Every potential client is concerned about pricing (if you find one that's not concerned about pricing, send them my way please). On occasion, that's the first question that gets asked! The answer they almost always receive from the web design company is "Well, there's a lot of factors that go into pricing, and we'll need to find out more about what you're trying to accomplish". And that's an honest response. There really are hundreds of ways to go when it comes to web design and web development, and a consultation meeting or phone call is necessary to determine an accurate cost estimate.
The dance is always the same:Client: "How much is this going to cost?"
The one word to keep in mind when it comes to pricing is customization. That includes customization for both design and development. I'd like to break down the general considerations for both design and development:
The untrained eye doesn't normally notice when someone has spent a lot of time on design. You see a really slick logo or color scheme, and you think, "Very nice, that probably took about 30 minutes to whip up". But in reality the designer pours hours upon hours into searching for fonts, trying different colors, bumping pixels up/down/left/right, scanning through stock photography, applying background imagery, and then they have to bring it all together.
When it comes to web design, the designer also needs to take into consideration search engine optimization, conversion rate, content strategy, calls-to-action, and so forth.
So with all that said, complex designs with custom graphics highly customized to the client are naturally going to cost more.
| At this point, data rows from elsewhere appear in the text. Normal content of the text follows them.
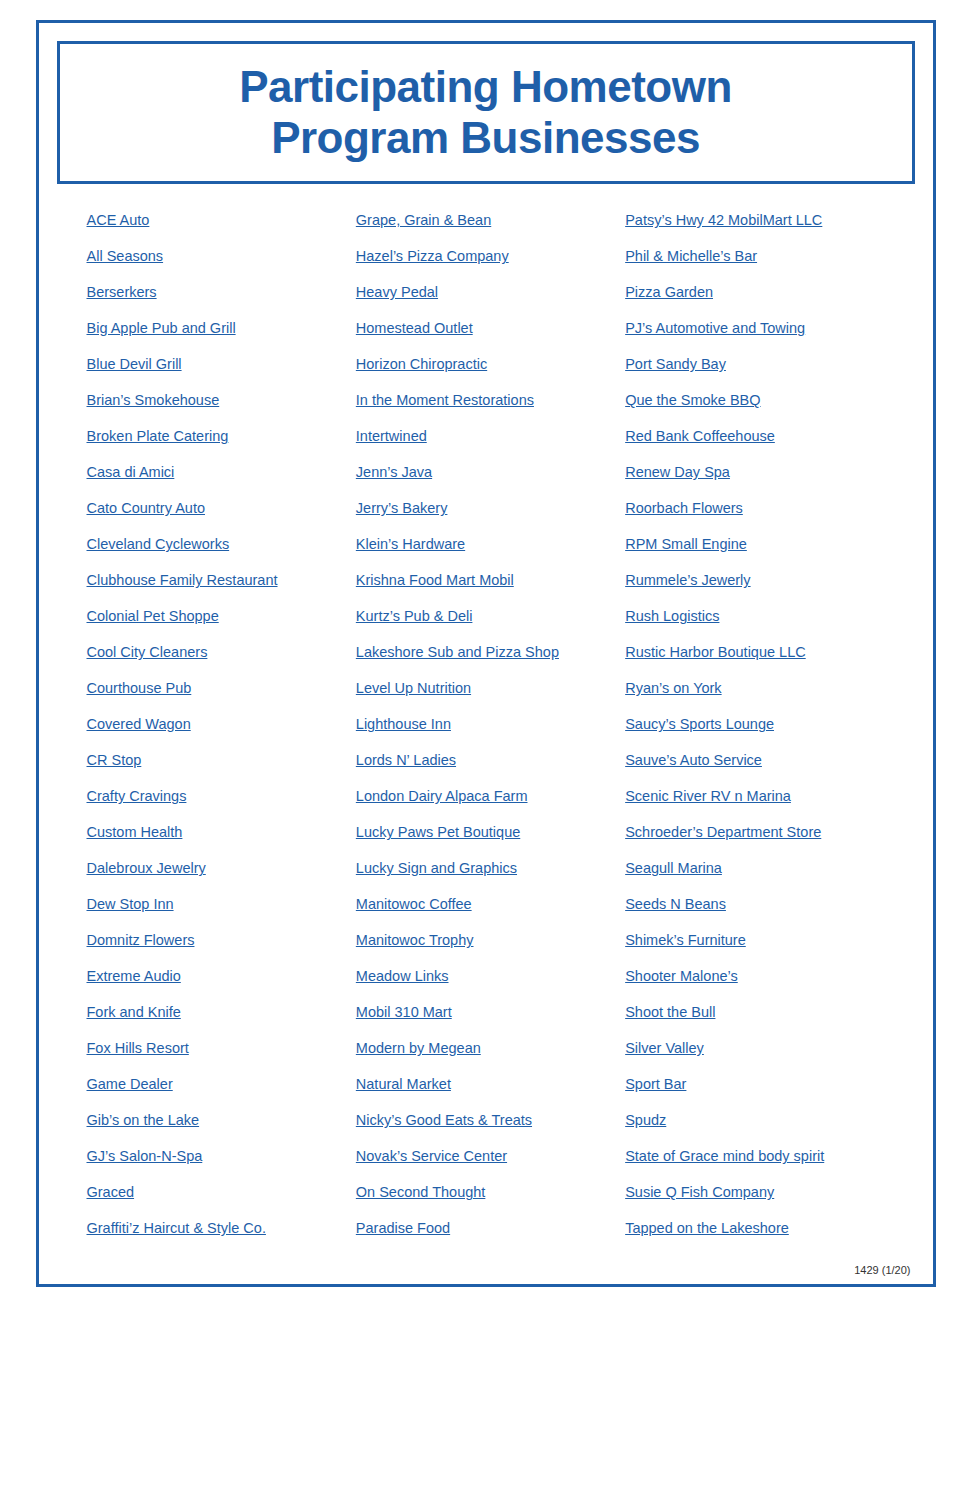Participating Hometown
Program Businesses
ACE Auto
All Seasons
Berserkers
Big Apple Pub and Grill
Blue Devil Grill
Brian’s Smokehouse
Broken Plate Catering
Casa di Amici
Cato Country Auto
Cleveland Cycleworks
Clubhouse Family Restaurant
Colonial Pet Shoppe
Cool City Cleaners
Courthouse Pub
Covered Wagon
CR Stop
Crafty Cravings
Custom Health
Dalebroux Jewelry
Dew Stop Inn
Domnitz Flowers
Extreme Audio
Fork and Knife
Fox Hills Resort
Game Dealer
Gib’s on the Lake
GJ’s Salon-N-Spa
Graced
Graffiti’z Haircut & Style Co.
Grape, Grain & Bean
Hazel’s Pizza Company
Heavy Pedal
Homestead Outlet
Horizon Chiropractic
In the Moment Restorations
Intertwined
Jenn’s Java
Jerry’s Bakery
Klein’s Hardware
Krishna Food Mart Mobil
Kurtz’s Pub & Deli
Lakeshore Sub and Pizza Shop
Level Up Nutrition
Lighthouse Inn
Lords N’ Ladies
London Dairy Alpaca Farm
Lucky Paws Pet Boutique
Lucky Sign and Graphics
Manitowoc Coffee
Manitowoc Trophy
Meadow Links
Mobil 310 Mart
Modern by Megean
Natural Market
Nicky’s Good Eats & Treats
Novak’s Service Center
On Second Thought
Paradise Food
Patsy’s Hwy 42 MobilMart LLC
Phil & Michelle’s Bar
Pizza Garden
PJ’s Automotive and Towing
Port Sandy Bay
Que the Smoke BBQ
Red Bank Coffeehouse
Renew Day Spa
Roorbach Flowers
RPM Small Engine
Rummele’s Jewerly
Rush Logistics
Rustic Harbor Boutique LLC
Ryan’s on York
Saucy’s Sports Lounge
Sauve’s Auto Service
Scenic River RV n Marina
Schroeder’s Department Store
Seagull Marina
Seeds N Beans
Shimek’s Furniture
Shooter Malone’s
Shoot the Bull
Silver Valley
Sport Bar
Spudz
State of Grace mind body spirit
Susie Q Fish Company
Tapped on the Lakeshore
1429 (1/20)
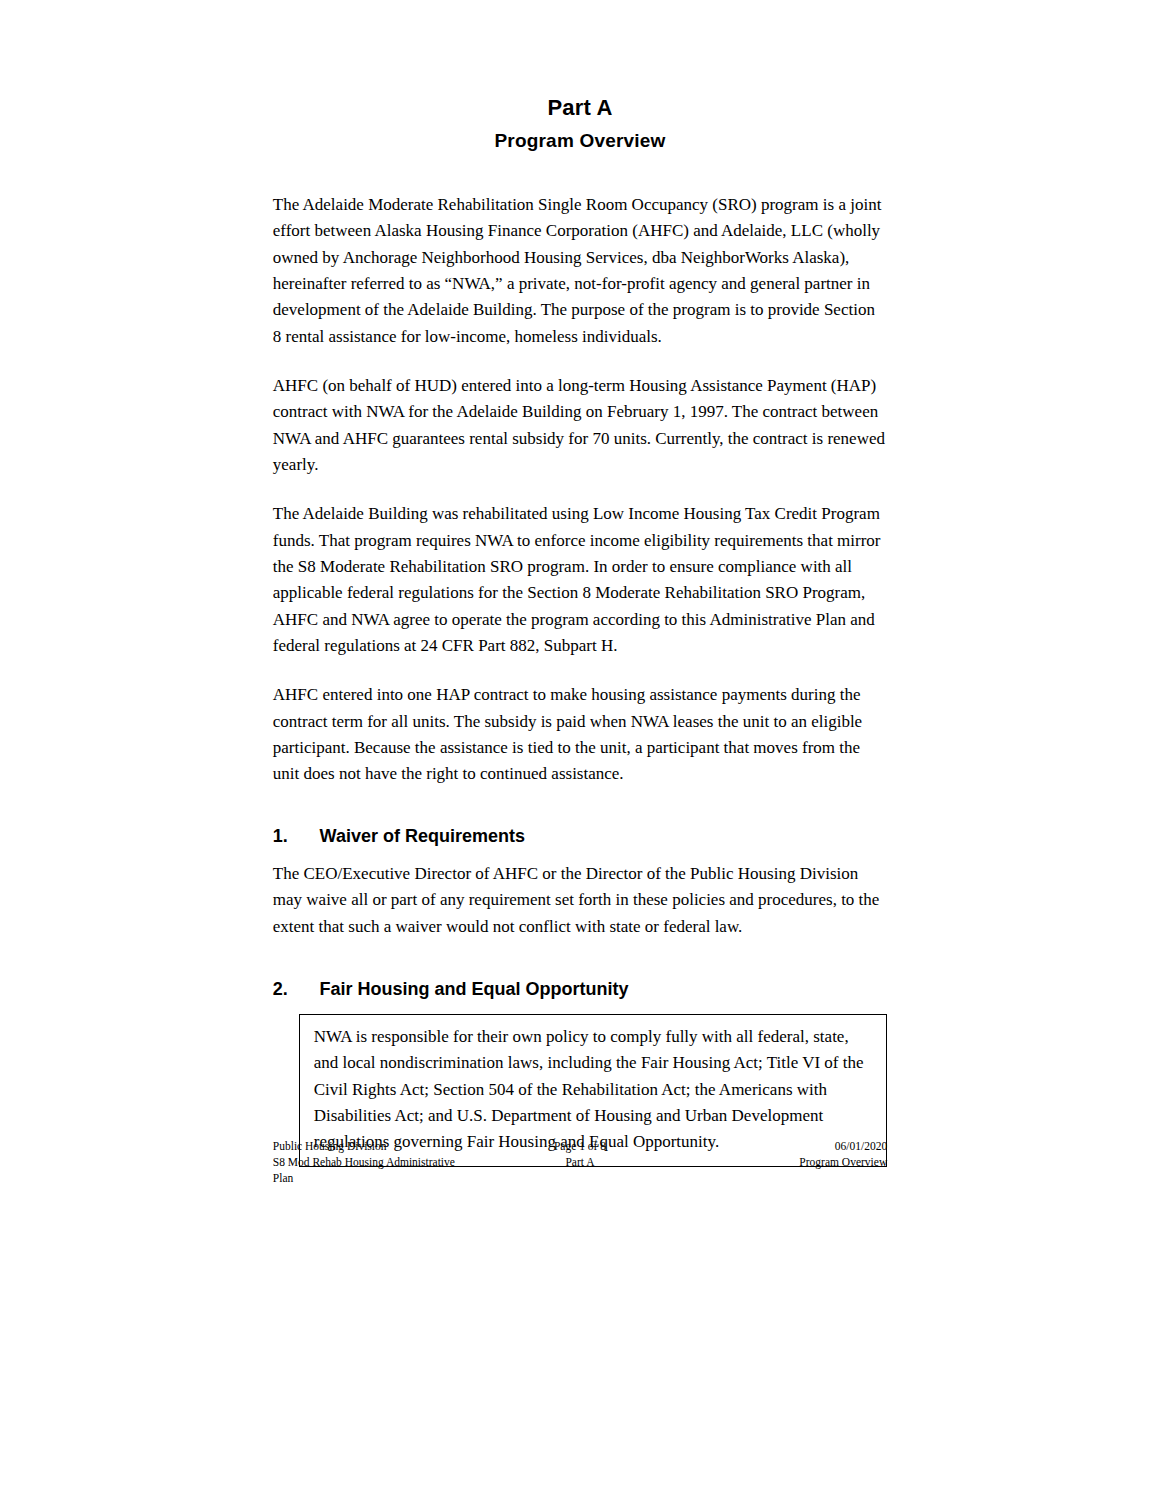Part A
Program Overview
The Adelaide Moderate Rehabilitation Single Room Occupancy (SRO) program is a joint effort between Alaska Housing Finance Corporation (AHFC) and Adelaide, LLC (wholly owned by Anchorage Neighborhood Housing Services, dba NeighborWorks Alaska), hereinafter referred to as “NWA,” a private, not-for-profit agency and general partner in development of the Adelaide Building. The purpose of the program is to provide Section 8 rental assistance for low-income, homeless individuals.
AHFC (on behalf of HUD) entered into a long-term Housing Assistance Payment (HAP) contract with NWA for the Adelaide Building on February 1, 1997. The contract between NWA and AHFC guarantees rental subsidy for 70 units. Currently, the contract is renewed yearly.
The Adelaide Building was rehabilitated using Low Income Housing Tax Credit Program funds. That program requires NWA to enforce income eligibility requirements that mirror the S8 Moderate Rehabilitation SRO program. In order to ensure compliance with all applicable federal regulations for the Section 8 Moderate Rehabilitation SRO Program, AHFC and NWA agree to operate the program according to this Administrative Plan and federal regulations at 24 CFR Part 882, Subpart H.
AHFC entered into one HAP contract to make housing assistance payments during the contract term for all units. The subsidy is paid when NWA leases the unit to an eligible participant. Because the assistance is tied to the unit, a participant that moves from the unit does not have the right to continued assistance.
1. Waiver of Requirements
The CEO/Executive Director of AHFC or the Director of the Public Housing Division may waive all or part of any requirement set forth in these policies and procedures, to the extent that such a waiver would not conflict with state or federal law.
2. Fair Housing and Equal Opportunity
NWA is responsible for their own policy to comply fully with all federal, state, and local nondiscrimination laws, including the Fair Housing Act; Title VI of the Civil Rights Act; Section 504 of the Rehabilitation Act; the Americans with Disabilities Act; and U.S. Department of Housing and Urban Development regulations governing Fair Housing and Equal Opportunity.
Public Housing Division
Page 1 of 8
06/01/2020
S8 Mod Rehab Housing Administrative Plan
Part A
Program Overview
More bland designs or designs that don't stray far from a pre-designed template are going to cost less.
Custom development is another big ticket item that can increase the cost of a website or web application. Development efforts are also very difficult to detect because the casual observer doesn't realize what all is happening behind the scenes on a web application. E-commerce sites, social networking platforms, and internet media services all have ridiculous amounts of code making them function correctly. They have to connect to databases, deliver content, perform user access control, process credit card information securely, run sessions or cookies to track users, and so forth.
But once again, it comes down to customization. In this advanced digital age, there are a plethora of web services that already exist. They are tried and true and offer a variety of functions that will satisfy the majority of users. So in most circumstances, a web developer can integrate a pre-existing web application into the current web site he or she is building. On the other hand, if the client needs to highly customize the experience, the existing web application will need to be heavily modified and/or rebuilt. The 2nd case is where the cost starts rising again.
In summary, there are many factors which determine the cost of building a website or web application. Those factors must be discussed and agreed upon before a price estimate can be established.